滝つぼプールの岸辺近くまで降りると岩陰でカップルがお弁当を食べていた。4WDの人だろうけど釣り人でないとすぐわかったが、この滝を知っていて斜面を下ってきたのだろうか? 私は会釈をしてプールに向かった。時刻午後一時、先行者なし。青々と水をたたえたプールに滝の落下の水飛沫で虹がかかっていた。辺りにはごみ一つ落ちていず、なにか清浄の象徴というか神秘さすら感じる。滝イコール修行僧の荒行なんて古くさいイメージがあるからだろうか? 
早速ドライフライを投じる。とらえ所のない巨大なプールだがすぐにチビオイカワが突っついてきた。そのまま放っておくとくわえきれない毛ばりは吐き出されまた水面を漂った。ふと、気配を感じた。いや、気のせいか?
突如滝の落下地点のすぐ下流で何かが翔んだ。銀色の砲弾のようなそれは紛れもないアマゴだが、ライズではない。「翔んだ」のだ。それはいましがた感じた気配とは違ったが、これで攻めるポイントは決まった。
ぎりぎり届く距離で、なんとかドライを落とせたがすぐ流される。着水直後からドラグがかかる始末だ。何度か流すうちはやくもあきらめムードになってきた。こんな大場所で、明らかに水面の何かに対してのライズと言う訳でもないのだし。ああ、それならと、苦しい時のB.B.ニンフを取り出した。
伝家の宝刀、ブロードバンドニンフ。
フライを替えてキャストしたがマーカーだけが流さている間はまだ水中のニンフには期待が持てそうな気がしたが、これは釣り手側の勝手な想像だ。 と、視界の端に何か動くものが映った。にわかに圧力みたいなものを感じ始めたその時、水面を割って何かが躍り出た!

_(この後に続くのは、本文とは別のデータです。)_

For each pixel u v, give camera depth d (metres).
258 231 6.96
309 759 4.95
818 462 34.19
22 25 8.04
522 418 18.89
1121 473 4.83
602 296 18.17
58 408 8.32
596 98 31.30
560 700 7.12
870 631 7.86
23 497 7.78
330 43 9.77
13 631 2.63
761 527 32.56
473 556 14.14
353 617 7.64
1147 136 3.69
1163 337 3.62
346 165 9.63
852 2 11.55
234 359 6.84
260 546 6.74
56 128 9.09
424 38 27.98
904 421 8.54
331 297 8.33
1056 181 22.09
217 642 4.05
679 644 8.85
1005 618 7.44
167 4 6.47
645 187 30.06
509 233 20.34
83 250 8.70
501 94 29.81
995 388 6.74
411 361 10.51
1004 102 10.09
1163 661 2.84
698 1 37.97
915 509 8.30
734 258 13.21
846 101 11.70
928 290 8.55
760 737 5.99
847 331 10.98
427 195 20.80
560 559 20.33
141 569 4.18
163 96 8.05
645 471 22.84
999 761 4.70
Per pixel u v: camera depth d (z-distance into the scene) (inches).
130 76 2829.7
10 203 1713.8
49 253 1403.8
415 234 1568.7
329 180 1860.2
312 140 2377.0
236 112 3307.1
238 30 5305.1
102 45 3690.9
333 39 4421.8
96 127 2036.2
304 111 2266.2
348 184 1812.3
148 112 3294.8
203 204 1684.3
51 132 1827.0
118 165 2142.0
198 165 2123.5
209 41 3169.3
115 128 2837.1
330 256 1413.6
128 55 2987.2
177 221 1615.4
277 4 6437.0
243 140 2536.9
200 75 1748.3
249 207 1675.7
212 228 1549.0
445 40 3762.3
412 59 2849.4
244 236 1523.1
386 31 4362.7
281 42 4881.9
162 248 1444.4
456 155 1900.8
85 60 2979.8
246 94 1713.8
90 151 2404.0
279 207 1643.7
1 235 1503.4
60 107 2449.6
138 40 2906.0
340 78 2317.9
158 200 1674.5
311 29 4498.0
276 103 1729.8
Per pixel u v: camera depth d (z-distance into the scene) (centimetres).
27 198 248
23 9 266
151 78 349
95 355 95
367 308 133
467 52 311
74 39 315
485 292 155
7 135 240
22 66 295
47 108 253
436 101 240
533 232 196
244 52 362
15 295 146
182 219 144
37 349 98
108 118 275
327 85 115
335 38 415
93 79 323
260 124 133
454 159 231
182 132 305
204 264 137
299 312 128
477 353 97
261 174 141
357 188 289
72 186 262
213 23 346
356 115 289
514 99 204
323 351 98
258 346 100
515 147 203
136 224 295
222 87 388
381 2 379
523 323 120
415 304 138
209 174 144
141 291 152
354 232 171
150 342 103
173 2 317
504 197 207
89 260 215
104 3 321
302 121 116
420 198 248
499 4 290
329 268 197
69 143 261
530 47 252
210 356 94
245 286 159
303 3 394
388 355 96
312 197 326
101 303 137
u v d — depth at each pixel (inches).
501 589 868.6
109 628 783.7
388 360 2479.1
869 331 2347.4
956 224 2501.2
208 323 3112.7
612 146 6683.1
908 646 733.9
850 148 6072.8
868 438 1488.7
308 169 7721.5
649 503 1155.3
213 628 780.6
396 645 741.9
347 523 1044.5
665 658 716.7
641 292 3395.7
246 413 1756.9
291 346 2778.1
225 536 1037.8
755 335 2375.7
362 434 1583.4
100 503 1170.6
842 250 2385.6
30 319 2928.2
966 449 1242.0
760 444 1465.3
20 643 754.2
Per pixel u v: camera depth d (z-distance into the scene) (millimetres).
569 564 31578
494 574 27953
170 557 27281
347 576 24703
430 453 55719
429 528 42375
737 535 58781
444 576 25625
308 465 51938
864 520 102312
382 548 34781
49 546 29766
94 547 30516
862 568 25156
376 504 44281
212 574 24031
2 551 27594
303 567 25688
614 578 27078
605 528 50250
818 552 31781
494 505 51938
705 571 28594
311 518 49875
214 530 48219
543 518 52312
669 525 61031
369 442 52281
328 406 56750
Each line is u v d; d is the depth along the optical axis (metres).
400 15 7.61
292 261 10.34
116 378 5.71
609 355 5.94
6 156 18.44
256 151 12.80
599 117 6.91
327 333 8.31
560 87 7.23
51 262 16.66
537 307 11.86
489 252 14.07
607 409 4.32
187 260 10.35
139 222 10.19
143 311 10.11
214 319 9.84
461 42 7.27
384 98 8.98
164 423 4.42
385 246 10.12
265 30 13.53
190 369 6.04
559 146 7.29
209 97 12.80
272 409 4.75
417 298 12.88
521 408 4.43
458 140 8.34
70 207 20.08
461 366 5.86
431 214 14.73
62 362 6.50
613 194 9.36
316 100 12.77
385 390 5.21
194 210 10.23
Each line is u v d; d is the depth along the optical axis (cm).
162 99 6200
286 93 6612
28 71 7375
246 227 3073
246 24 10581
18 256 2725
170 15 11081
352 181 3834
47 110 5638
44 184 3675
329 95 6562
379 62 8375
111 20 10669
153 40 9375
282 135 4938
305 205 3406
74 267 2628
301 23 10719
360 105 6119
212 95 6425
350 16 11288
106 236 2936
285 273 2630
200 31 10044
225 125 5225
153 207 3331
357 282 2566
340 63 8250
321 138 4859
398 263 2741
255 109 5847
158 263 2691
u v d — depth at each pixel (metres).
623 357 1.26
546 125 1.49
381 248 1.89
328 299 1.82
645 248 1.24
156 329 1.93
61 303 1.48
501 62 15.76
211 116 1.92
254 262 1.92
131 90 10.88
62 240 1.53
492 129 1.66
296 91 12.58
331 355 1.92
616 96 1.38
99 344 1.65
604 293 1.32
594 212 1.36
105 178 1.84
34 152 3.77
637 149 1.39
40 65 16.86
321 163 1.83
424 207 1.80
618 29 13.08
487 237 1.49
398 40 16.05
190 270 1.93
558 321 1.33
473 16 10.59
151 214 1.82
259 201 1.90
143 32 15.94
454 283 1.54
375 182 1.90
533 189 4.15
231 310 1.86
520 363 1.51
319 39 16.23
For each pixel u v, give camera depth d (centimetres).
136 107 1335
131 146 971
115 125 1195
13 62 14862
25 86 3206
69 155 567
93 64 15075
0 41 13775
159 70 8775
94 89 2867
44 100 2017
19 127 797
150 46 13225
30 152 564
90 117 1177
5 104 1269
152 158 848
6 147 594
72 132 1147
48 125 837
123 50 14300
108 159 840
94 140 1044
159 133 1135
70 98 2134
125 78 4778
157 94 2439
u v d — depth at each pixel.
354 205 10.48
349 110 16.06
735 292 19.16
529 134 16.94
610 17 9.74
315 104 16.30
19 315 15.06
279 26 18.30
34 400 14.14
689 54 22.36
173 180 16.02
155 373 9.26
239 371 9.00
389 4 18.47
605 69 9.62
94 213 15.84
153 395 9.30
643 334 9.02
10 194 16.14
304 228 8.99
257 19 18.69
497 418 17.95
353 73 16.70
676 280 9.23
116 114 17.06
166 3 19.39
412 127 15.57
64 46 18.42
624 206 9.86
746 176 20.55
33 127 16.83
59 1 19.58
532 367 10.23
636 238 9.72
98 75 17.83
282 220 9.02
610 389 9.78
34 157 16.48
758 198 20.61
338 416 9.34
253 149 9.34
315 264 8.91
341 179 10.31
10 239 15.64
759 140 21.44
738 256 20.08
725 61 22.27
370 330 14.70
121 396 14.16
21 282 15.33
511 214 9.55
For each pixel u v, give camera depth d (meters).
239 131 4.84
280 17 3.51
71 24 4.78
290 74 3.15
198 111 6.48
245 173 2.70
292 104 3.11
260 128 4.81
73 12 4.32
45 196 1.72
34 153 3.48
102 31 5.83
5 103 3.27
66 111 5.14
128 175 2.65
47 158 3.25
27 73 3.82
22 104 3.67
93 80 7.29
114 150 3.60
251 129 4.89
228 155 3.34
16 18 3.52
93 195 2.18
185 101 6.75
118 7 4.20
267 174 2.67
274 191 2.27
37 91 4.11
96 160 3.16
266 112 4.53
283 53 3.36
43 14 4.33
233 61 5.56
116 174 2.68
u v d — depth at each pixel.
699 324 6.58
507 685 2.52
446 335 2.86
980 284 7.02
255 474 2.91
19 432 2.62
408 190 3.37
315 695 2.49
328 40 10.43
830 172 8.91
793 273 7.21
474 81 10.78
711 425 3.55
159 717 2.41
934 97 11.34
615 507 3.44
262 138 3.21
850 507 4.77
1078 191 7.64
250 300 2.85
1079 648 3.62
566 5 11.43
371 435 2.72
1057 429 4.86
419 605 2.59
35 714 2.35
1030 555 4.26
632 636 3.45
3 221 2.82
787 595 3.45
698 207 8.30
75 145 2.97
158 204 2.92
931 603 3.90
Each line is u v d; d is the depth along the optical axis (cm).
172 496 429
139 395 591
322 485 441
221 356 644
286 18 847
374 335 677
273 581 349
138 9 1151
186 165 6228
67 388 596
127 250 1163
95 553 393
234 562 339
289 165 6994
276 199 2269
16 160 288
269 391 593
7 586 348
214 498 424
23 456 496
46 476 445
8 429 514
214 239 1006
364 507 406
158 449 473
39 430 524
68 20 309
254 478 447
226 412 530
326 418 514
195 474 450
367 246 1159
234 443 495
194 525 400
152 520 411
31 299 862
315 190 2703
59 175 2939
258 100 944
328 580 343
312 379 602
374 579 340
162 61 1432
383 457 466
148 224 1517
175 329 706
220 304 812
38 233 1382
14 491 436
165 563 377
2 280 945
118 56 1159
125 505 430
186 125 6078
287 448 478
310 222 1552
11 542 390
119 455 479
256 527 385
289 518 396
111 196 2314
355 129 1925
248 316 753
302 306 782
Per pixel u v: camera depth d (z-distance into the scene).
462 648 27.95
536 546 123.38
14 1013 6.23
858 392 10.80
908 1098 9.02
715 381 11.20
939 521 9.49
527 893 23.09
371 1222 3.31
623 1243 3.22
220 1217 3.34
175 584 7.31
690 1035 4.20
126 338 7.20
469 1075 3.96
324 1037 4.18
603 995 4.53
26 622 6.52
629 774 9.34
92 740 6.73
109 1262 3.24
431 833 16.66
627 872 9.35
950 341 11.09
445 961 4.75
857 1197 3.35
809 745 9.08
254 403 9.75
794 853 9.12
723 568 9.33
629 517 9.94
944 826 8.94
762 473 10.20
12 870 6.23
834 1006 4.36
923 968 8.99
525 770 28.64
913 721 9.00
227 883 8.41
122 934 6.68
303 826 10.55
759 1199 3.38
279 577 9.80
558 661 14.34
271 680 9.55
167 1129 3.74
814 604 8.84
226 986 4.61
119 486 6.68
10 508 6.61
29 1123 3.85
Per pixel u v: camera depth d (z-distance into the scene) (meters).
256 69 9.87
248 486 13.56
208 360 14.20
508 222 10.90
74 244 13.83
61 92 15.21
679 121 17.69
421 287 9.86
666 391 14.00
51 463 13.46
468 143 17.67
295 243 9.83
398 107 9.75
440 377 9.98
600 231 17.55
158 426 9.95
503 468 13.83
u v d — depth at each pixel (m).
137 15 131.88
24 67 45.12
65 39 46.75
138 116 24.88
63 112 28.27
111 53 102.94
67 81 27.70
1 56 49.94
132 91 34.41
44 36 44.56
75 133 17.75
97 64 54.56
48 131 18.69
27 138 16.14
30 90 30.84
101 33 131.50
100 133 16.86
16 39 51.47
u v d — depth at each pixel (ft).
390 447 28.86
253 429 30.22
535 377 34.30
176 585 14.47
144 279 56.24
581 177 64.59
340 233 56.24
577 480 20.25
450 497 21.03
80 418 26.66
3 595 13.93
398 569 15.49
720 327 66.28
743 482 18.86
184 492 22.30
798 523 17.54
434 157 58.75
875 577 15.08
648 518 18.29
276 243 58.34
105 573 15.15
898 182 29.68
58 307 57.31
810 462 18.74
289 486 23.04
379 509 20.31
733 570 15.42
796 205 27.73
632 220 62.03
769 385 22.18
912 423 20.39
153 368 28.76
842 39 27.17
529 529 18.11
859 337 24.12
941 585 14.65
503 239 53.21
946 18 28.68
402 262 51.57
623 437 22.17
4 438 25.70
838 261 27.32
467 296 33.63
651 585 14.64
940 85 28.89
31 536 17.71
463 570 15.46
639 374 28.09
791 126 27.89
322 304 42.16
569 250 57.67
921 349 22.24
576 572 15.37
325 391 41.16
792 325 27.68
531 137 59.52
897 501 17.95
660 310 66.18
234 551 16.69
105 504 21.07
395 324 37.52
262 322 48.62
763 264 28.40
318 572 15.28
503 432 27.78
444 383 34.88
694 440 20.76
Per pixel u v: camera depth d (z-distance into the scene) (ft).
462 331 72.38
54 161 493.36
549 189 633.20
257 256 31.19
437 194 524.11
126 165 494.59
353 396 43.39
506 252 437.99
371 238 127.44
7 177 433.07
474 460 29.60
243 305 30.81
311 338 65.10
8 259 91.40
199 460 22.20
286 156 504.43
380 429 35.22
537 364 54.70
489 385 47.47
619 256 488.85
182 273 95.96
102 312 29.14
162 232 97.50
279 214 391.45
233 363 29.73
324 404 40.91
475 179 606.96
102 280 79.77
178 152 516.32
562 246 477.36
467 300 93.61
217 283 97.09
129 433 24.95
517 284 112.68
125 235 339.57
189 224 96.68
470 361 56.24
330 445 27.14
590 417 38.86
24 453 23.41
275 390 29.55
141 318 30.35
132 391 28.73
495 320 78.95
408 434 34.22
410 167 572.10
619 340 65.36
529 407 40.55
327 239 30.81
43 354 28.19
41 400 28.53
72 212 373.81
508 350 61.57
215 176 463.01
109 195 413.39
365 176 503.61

鯉だった。5〜60cmはあるだろうか、一旦水中に消えたかと思うと今度はテールウォークをしながらこっちに向かってくる。まるで「ここから立ち去れ」と言わんばかりに。少し経ってまたテールウォークだ。実に派手である。「もうわかったっちゅーんじゃ。あんたはでかいよ、はいはい。」と突っ張って言ってはみるがこれだけの巨体が水面で暴れているとかなりの迫力だ。だがこの滝の存在同様現実味がないというか真っ昼間に夢を見ているようだ。しかし、なにか忘れているような・・・、ん?マーカーがない。
よもやこの状況でと思ったが、合わすとずっしり重い手応えが返ってきた。これも夢では?と思ったがプールの底へ底へともがく手応えで頬をつねる必要がない。そして徐々に水面近くに上がってきてぎらりと光った魚体は紛れもない先程の砲弾アマゴだった。

全く文字通り白昼夢のようなこの空間、この出来事。リリースするとまっすぐ水底へ向かって降りて行ったアマゴを見送り、この滝つぼの主と呼ぶには小さいか? やっぱりここの主はあの鯉かな、などと考えながら私はY滝を辞した。
ニンフで引きずり出したY滝のアマゴ。